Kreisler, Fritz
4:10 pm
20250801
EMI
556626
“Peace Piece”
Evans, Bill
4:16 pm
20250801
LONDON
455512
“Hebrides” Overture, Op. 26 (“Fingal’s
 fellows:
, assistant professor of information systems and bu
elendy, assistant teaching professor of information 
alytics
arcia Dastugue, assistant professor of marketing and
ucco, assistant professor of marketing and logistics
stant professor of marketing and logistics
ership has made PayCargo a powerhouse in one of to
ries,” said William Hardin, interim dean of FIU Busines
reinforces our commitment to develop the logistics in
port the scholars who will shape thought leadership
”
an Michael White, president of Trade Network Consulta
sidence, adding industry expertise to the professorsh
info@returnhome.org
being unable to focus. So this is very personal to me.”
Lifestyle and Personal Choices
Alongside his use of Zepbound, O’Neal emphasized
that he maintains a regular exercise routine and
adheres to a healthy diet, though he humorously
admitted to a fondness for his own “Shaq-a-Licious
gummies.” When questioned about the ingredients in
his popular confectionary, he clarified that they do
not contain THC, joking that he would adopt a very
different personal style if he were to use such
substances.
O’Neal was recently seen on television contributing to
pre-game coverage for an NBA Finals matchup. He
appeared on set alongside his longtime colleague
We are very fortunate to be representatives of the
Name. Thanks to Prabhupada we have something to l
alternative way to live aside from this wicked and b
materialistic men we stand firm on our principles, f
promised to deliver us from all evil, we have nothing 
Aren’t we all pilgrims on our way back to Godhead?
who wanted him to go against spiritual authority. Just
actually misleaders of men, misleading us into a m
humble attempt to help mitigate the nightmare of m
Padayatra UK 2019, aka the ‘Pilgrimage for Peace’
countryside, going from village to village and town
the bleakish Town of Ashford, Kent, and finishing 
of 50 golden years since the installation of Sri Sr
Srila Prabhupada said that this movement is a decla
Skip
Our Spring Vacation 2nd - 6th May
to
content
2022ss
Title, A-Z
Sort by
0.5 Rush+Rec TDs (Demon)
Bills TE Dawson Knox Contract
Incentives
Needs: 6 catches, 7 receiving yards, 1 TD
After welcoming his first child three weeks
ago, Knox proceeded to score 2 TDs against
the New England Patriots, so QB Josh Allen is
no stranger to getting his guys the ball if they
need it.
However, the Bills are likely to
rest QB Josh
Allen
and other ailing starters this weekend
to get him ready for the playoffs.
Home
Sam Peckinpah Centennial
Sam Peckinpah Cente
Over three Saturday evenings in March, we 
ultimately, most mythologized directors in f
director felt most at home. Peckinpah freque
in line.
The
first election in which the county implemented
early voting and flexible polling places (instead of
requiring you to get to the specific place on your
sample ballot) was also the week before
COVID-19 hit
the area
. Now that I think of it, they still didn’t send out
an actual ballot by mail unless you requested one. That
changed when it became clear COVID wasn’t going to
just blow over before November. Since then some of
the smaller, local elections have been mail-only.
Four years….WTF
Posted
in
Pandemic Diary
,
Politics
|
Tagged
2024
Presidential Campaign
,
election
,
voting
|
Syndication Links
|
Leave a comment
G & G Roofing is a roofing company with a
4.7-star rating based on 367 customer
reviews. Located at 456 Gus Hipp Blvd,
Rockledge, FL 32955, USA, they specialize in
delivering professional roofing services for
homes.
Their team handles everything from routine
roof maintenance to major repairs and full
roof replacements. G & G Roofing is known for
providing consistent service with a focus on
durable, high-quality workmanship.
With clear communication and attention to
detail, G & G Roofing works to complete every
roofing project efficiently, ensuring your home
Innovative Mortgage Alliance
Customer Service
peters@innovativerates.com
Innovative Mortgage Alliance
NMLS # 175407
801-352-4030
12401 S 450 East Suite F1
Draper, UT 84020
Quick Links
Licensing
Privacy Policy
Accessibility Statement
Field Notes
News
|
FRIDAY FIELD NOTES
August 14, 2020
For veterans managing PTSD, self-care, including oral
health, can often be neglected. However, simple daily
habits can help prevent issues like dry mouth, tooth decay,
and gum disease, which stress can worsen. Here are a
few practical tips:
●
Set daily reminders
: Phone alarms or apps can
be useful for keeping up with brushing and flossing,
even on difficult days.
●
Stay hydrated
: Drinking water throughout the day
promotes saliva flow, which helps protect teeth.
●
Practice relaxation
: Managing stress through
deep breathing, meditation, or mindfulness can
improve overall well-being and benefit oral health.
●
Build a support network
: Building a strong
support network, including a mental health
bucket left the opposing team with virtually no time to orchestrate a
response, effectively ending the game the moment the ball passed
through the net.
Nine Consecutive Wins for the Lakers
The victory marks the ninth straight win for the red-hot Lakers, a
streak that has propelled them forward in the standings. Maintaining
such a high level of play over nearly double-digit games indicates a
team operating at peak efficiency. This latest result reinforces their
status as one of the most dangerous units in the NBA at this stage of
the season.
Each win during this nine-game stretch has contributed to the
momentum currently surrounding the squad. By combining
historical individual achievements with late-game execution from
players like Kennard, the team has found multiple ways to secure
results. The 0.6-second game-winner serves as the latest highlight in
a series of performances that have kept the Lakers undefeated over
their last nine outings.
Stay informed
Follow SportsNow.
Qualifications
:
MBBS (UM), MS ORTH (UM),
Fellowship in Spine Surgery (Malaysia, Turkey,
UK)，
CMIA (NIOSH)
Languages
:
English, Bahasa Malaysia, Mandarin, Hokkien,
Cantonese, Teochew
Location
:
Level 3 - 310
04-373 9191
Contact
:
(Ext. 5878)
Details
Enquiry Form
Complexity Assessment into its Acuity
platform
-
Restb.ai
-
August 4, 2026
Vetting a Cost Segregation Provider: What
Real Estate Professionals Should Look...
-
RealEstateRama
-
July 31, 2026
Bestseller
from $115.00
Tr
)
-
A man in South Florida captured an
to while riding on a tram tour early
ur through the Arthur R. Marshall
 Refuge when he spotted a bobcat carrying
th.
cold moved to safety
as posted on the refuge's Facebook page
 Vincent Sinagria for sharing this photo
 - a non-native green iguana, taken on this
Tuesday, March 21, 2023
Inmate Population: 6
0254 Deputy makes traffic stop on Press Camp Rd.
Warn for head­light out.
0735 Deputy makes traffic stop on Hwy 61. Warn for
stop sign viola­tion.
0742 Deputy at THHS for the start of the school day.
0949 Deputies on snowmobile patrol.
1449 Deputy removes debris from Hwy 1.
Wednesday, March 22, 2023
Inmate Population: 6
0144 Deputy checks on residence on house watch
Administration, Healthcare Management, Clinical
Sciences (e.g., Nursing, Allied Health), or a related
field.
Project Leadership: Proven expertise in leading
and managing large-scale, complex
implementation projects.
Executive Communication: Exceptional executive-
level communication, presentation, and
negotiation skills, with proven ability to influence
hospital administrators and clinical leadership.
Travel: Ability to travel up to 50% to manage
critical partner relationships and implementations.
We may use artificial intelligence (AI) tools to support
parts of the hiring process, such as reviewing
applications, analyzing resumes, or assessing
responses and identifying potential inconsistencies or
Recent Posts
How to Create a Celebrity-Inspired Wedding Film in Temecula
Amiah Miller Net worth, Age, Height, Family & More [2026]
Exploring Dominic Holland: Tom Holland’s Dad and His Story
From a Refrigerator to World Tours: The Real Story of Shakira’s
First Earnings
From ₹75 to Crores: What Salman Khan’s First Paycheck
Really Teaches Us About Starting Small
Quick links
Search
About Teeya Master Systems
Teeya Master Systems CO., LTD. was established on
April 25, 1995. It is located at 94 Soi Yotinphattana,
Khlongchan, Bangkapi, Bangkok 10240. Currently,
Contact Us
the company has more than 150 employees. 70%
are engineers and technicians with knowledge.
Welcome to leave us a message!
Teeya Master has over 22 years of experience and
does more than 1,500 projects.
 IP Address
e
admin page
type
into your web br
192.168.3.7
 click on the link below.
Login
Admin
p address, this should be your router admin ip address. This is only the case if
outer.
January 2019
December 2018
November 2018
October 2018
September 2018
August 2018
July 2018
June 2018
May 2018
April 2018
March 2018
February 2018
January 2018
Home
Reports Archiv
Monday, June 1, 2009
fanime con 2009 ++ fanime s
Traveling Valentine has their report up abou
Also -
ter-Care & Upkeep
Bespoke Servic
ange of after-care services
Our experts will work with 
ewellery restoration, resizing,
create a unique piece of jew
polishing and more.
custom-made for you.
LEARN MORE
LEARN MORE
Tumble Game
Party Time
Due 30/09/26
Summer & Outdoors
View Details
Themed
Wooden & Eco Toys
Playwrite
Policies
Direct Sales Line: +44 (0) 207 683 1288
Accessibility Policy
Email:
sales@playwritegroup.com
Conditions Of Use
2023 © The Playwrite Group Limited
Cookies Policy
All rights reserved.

■ ■ ■ ■

Exactly the lines from the one containing "Amiah Miller Net" through the end of the entries above must be output, and no others.

Exercise output |
Amiah Miller Net worth, Age, Height, Family & More [2026]
Exploring Dominic Holland: Tom Holland’s Dad and His Story
From a Refrigerator to World Tours: The Real Story of Shakira’s
First Earnings
From ₹75 to Crores: What Salman Khan’s First Paycheck
Really Teaches Us About Starting Small
Quick links
Search
About Teeya Master Systems
Teeya Master Systems CO., LTD. was established on
April 25, 1995. It is located at 94 Soi Yotinphattana,
Khlongchan, Bangkapi, Bangkok 10240. Currently,
Contact Us
the company has more than 150 employees. 70%
are engineers and technicians with knowledge.
Welcome to leave us a message!
Teeya Master has over 22 years of experience and
does more than 1,500 projects.
 IP Address
e
admin page
type
into your web br
192.168.3.7
 click on the link below.
Login
Admin
p address, this should be your router admin ip address. This is only the case if
outer.
January 2019
December 2018
November 2018
October 2018
September 2018
August 2018
July 2018
June 2018
May 2018
April 2018
March 2018
February 2018
January 2018
Home
Reports Archiv
Monday, June 1, 2009
fanime con 2009 ++ fanime s
Traveling Valentine has their report up abou
Also -
ter-Care & Upkeep
Bespoke Servic
ange of after-care services
Our experts will work with 
ewellery restoration, resizing,
create a unique piece of jew
polishing and more.
custom-made for you.
LEARN MORE
LEARN MORE
Tumble Game
Party Time
Due 30/09/26
Summer & Outdoors
View Details
Themed
Wooden & Eco Toys
Playwrite
Policies
Direct Sales Line: +44 (0) 207 683 1288
Accessibility Policy
Email:
sales@playwritegroup.com
Conditions Of Use
2023 © The Playwrite Group Limited
Cookies Policy
All rights reserved.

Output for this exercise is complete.